Coup d’Etat. L’errance et la confusion médiatique s’emballent ! Des experts extérieurs furent méme sollicités afin de déterminer l’authenticité de la vidéo. Steve Grobman, directeur technique de l’entreprise de cyberdéfense McAfee, conclut à une authenticité probable à 92 % de ladite vidéo ! Ouf ! Sauf qu’Hany Farid, professeur d’informatique à Dartmouth, se mit à exprimer des doutes, notifiant que «quelque chose n’allait pas», sans pouvoir toutefois affir-mer avec certitude qu’il s’agissait d’une fausse vidéo.
Alors authentique, pas authentique ? Au point où en est rendu le pays, à la rigueur qu’importe ! L’incertitude et le chaos ne cessant de grandir. Une semaine seulement après la diffusion du message d’Ali Bongo, des militaires tentèrent un coup d’Etat, justifiant leur action par leurs doutes sur l’authenticité de la vidéo. La tentative échoua mais cet ubuesque épisode mit en lumière toute la fragilité d’un système usé jusqu’à la corde. La seule possibilité que la vidéo soit fausse a causé autant de dégâts que si elle avait été véritablement truquée. D’ailleurs, de nombreux psychologues alertent sur cette difficulté croissante à distinguer le vrai du faux.

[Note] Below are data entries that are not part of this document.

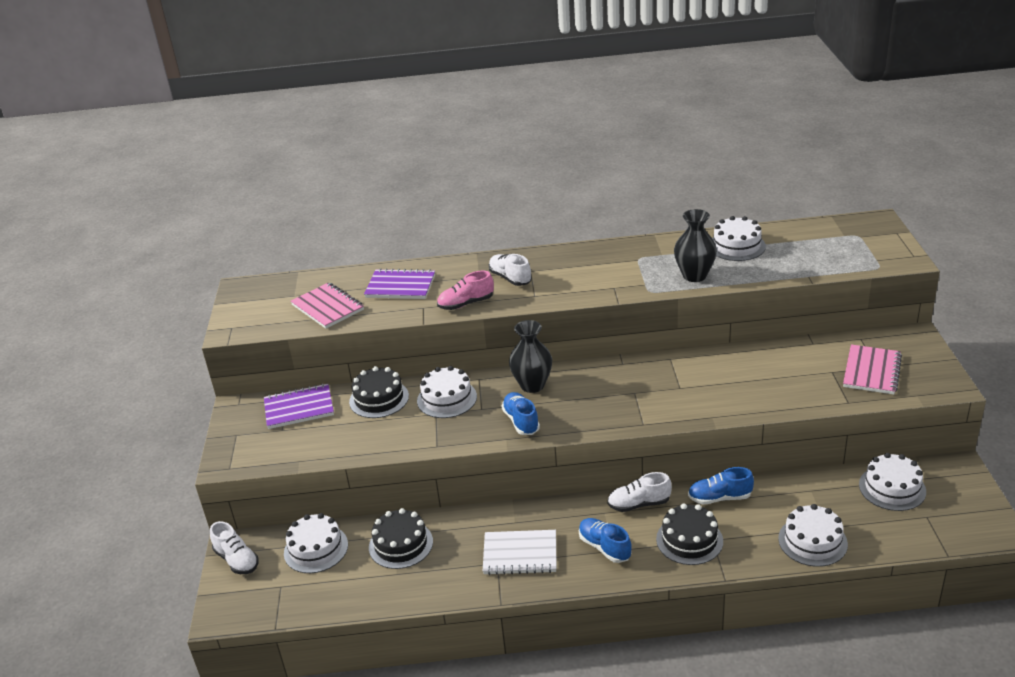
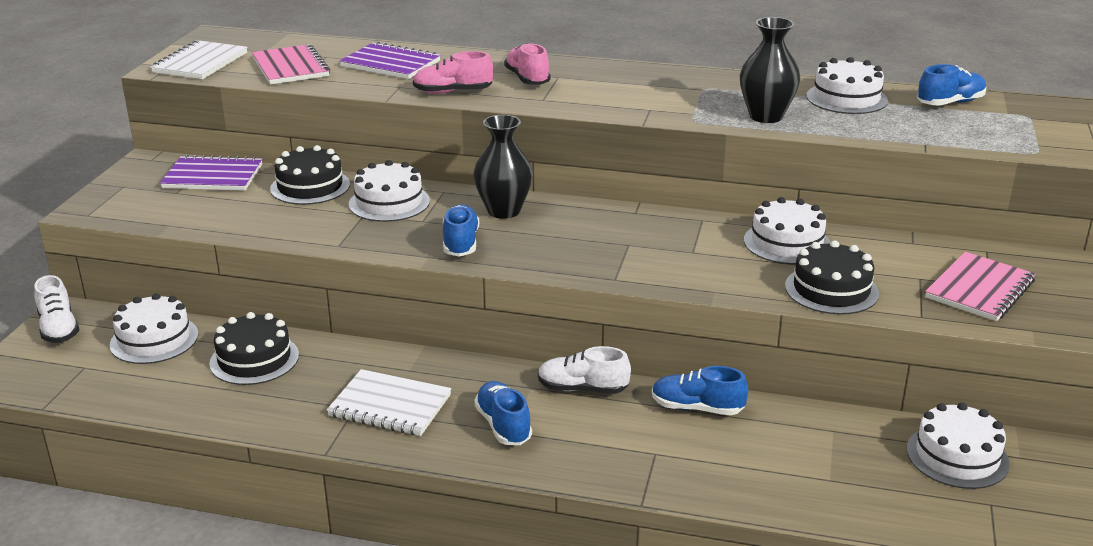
camera: 15 degrees right, 5 degrees down
white shoe [489,254,532,286] -> pink shoe [504,43,550,85]
black cake [656,503,723,565] -> black cake moved to [785,240,879,315]
white cake [778,504,848,567] -> white cake moved to [744,197,831,264]
none -> white notebook [151,40,247,79]
none -> blue shoe [917,64,986,106]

Cette incertitude et ce doute systématique finissant par provoquer anxiété informationnelle et fatigue cognitive. Constamment sur nos gardes, nous développons un scepticisme exacerbé qui finit, souvent, par mener tout droit à l’impasse de la démobilisation citoyenne. La multiplication des deepfakes nous oblige à renégocier notre rapport à l’imagerie en politique. Claire Martin, sociologue des médias, le résume d’ailleurs très bien : «Nous entrons dans une ère où la vérité visuelle devient contextuelle et négociée. Cela exige de chaque citoyen une vigilance accrue et une capacité à naviguer dans un paysage informationnel de plus en plus complexe».

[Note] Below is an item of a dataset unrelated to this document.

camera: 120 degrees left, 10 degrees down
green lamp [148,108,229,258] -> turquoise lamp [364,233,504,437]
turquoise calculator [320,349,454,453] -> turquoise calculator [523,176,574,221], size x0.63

Pour le résumer en peu de mots, c’est au citoyen que revient désormais le devoir de démêler le vrai du faux. A lui de se composer sa propre réalité avec les indices qu’il a glanés ici et là. La vérité n’a jamais été une, désormais il en existera autant d’exemplaires que d’individus ! A quand un remake de l’épisode gabonais en France ? S’interroge L’Opinion qui note que la technologie devient, plus que jamais, un enjeu de pouvoir incontournable. Le journal français aborde les rapports qu’entretiennent les personnalités politiques avec l’intelligence artificielle.